Encore fragile , la Grèce sort de sa mise sous tutelle

Athènes émerge officiellement lundi du troisième des plans d’aide aussi stricts qu’impopulaires qu’on lui imposait depuis 2010, sans pour autant en avoir tout à fait terminé avec l’austérité et les réformes.

Longtemps exclue du marché obligataire et soumises à des années d’austérité, la Grèce sort officiellement ce lundi 20 août de son troisième et dernier plan de renflouement financier, d’un montant de 86 milliards d’euros , avec l’espoir de pouvoir de nouveau se financer à terme sur les marchés.

La Grèce a reçu au total 260 milliards d’euros (près de 390 milliards de dollars) d’aide financière depuis avril 2010 en contrepartie d’une politique d’austérité sévère. Après l’Irlande en 2013, l’Espagne et le Portugal en 2014, et Chypre en 2016, elle est la dernière des pays membres de l’Union européenne à sortir de la tutelle des mémorandums d’ajustement.

> [Consigne 1]: Relevez dans l'extrait sur la Grèce tous les pays de l'Union européenne sortis d'un plan d'aide avant elle, chacun avec l'année indiquée.
> [Consigne 2]: Expliquez, s'il vous plaît, selon l'extrait sur la Grèce, ce que le pays a dû accepter en échange de l'aide financière reçue depuis avril 2010.
Appuyez-vous uniquement sur l'extrait sur la Grèce.

> [Données fournies]:
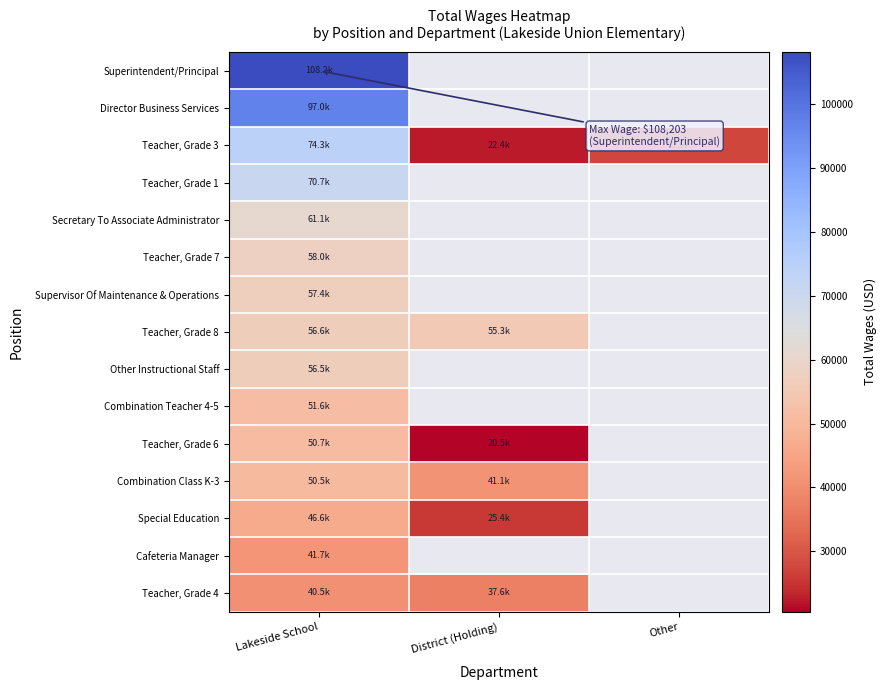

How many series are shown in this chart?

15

> [Votre réponse 1]: L'Irlande (2013), l'Espagne (2014), le Portugal (2014), Chypre (2016)

> [Votre réponse 2]: La Grèce a reçu au total 260 milliards d'euros d'aide financière en contrepartie d'une politique d'austérité sévère.